**GOAL:**
Reproduce each of the following rows word for word, with every line unchanged.

**INFORMATION SUPPLIED:**
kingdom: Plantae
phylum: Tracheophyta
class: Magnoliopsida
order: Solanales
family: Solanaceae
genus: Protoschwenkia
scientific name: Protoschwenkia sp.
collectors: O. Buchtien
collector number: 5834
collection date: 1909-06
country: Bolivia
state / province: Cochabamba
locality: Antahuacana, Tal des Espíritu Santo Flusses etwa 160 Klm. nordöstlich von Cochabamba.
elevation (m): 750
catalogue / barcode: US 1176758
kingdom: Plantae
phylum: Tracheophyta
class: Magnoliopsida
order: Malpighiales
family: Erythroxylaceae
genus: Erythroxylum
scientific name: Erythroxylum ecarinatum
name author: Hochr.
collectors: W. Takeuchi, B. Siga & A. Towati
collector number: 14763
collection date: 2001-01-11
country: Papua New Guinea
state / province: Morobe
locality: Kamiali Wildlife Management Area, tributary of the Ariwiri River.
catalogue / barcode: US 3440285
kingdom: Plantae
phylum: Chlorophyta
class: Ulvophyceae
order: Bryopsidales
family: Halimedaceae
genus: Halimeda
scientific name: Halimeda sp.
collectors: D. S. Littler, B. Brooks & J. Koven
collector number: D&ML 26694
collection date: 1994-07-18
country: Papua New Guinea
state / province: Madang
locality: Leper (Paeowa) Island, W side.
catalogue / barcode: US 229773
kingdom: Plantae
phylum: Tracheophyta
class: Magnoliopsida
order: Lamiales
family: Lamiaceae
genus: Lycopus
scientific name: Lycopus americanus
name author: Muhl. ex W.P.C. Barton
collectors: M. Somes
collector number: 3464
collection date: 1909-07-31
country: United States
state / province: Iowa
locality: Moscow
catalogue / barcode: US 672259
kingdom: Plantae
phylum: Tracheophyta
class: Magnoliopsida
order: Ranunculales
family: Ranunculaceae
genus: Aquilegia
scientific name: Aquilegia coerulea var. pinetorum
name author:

**PROBLEM SOLUTION:**
kingdom: Plantae
phylum: Tracheophyta
class: Magnoliopsida
order: Solanales
family: Solanaceae
genus: Protoschwenkia
scientific name: Protoschwenkia sp.
collectors: O. Buchtien
collector number: 5834
collection date: 1909-06
country: Bolivia
state / province: Cochabamba
locality: Antahuacana, Tal des Espíritu Santo Flusses etwa 160 Klm. nordöstlich von Cochabamba.
elevation (m): 750
catalogue / barcode: US 1176758
kingdom: Plantae
phylum: Tracheophyta
class: Magnoliopsida
order: Malpighiales
family: Erythroxylaceae
genus: Erythroxylum
scientific name: Erythroxylum ecarinatum
name author: Hochr.
collectors: W. Takeuchi, B. Siga & A. Towati
collector number: 14763
collection date: 2001-01-11
country: Papua New Guinea
state / province: Morobe
locality: Kamiali Wildlife Management Area, tributary of the Ariwiri River.
catalogue / barcode: US 3440285
kingdom: Plantae
phylum: Chlorophyta
class: Ulvophyceae
order: Bryopsidales
family: Halimedaceae
genus: Halimeda
scientific name: Halimeda sp.
collectors: D. S. Littler, B. Brooks & J. Koven
collector number: D&ML 26694
collection date: 1994-07-18
country: Papua New Guinea
state / province: Madang
locality: Leper (Paeowa) Island, W side.
catalogue / barcode: US 229773
kingdom: Plantae
phylum: Tracheophyta
class: Magnoliopsida
order: Lamiales
family: Lamiaceae
genus: Lycopus
scientific name: Lycopus americanus
name author: Muhl. ex W.P.C. Barton
collectors: M. Somes
collector number: 3464
collection date: 1909-07-31
country: United States
state / province: Iowa
locality: Moscow
catalogue / barcode: US 672259
kingdom: Plantae
phylum: Tracheophyta
class: Magnoliopsida
order: Ranunculales
family: Ranunculaceae
genus: Aquilegia
scientific name: Aquilegia coerulea var. pinetorum
name author:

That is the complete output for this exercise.